When my list was checked off, I either had to turn another page with the department and start another list of goals or move on. If you’re a leader who simply maintains, you’re in a neutral position, and then I think you become vulnerable because the waves will start hitting you and you’ll start playing defense. But if you have the courage to lead by moving forward, you may still get hit with criticism, but the energy is in forward motion and that’s where you need to be.
I truly believe that, in public service, when you’re no longer adding value, you need to make your exit. There’s a season for everything. I had a great run and a fabulous career at the department. I had the time of my life. I had my season, and I have no regrets.
Embrace Hope as a Strength
I left the Police Department on a Friday and I started at the Iowa Law Enforcement Academy on a Monday. I knew this job was going to be a challenge, but I went after it with excitement and fresh goals. In 2015, I had the good fortune of moving from assistant director to director.
I’ve been impressed by the young officers who attend the academy. Last year, I watched them deal with the brutal ambushes of officers Tony Beminio and Justin Martin. They were sad. They were grieving. They were asking, “What does this mean?” But what was encouraging to me is that as they worked through it, none of them questioned whether law enforcement was the right job for them. More than ever, it was something they knew they wanted to do.
People often ask, “How do you deal with these ambushes and the overall negativity in today’s climate?” While one person can create such devastation, one person also can have an impact in phenomenally positive ways.
So you don’t react by building thicker glass on the windows and by wearing full body armor. You react by coming from a position of strength, and hope is a position of strength. You remain confident, you get out of the car, you look people in the eye, you remain hopeful, you keep your eyes in the clouds and not the dirt. Fear can drive people to react toward certain groups of people in unrealistic and unreasonable ways.

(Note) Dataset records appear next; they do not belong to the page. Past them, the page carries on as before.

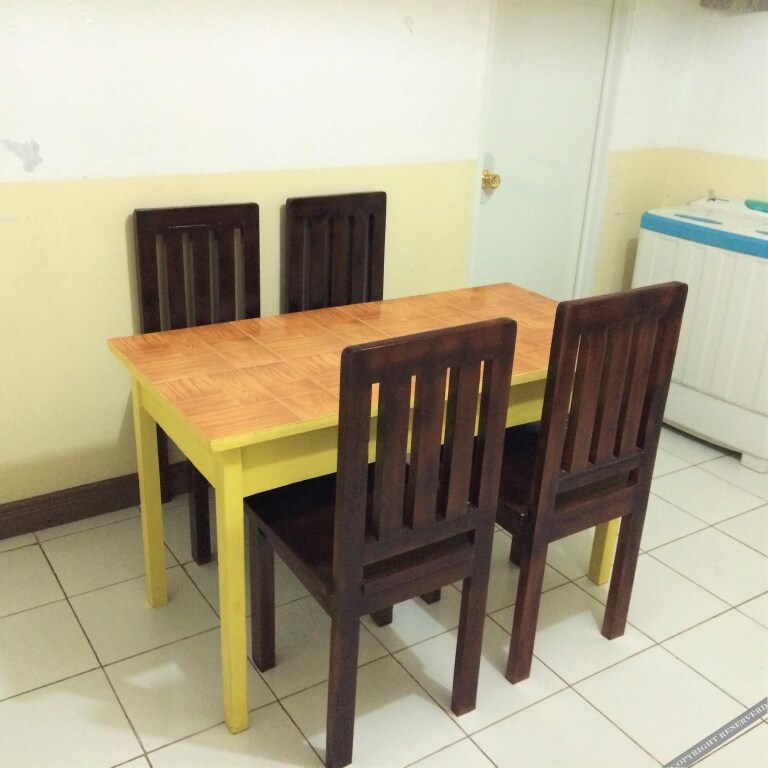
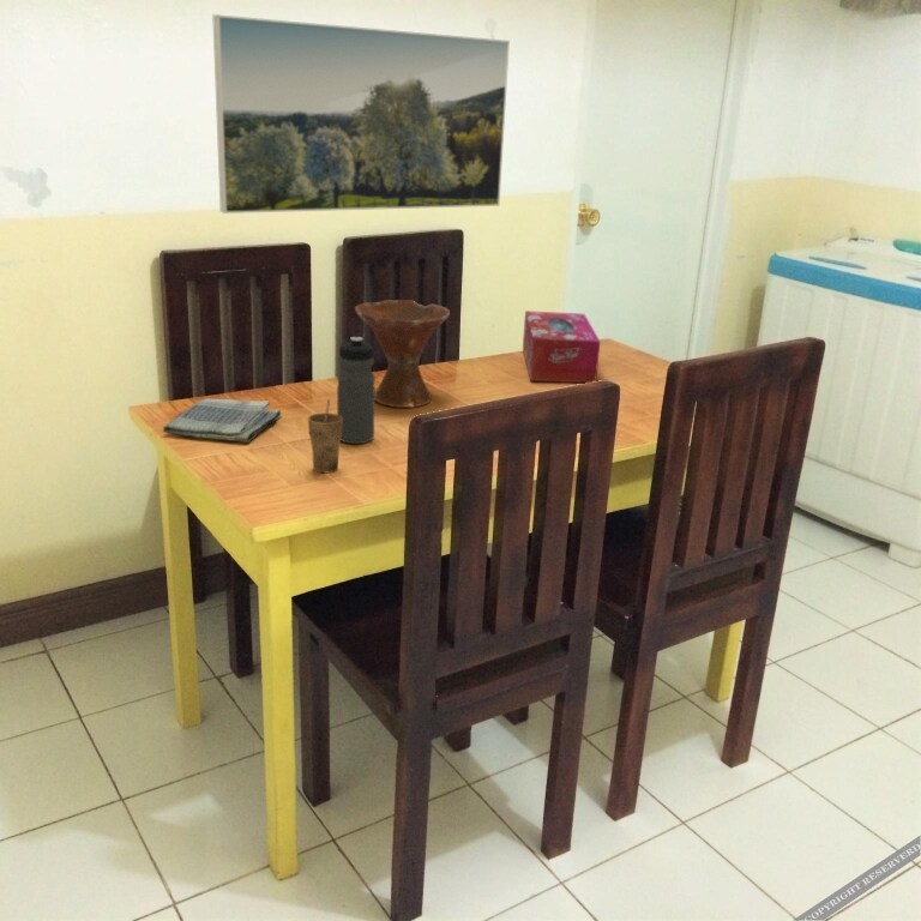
+ bowl [354,299,451,409]
+ cup [307,398,343,474]
+ dish towel [162,398,282,444]
+ water bottle [336,336,377,445]
+ tissue box [522,309,601,384]
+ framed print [211,13,511,215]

I’m not saying that as an officer you shouldn’t ever be scared or that you’re never going to be afraid. Fear in the moment helps you to react in a way that allows you to survive a life-threatening situation. That’s not the kind of fear I’m talking about. I’m talking about long-term, sustained fears that place bias on groups of people and create unreasonable reactions and behaviors. We have to control the fear within us; we can’t let it control us. We have to operate from a position of strength, and that strength is full of hope and full of faith.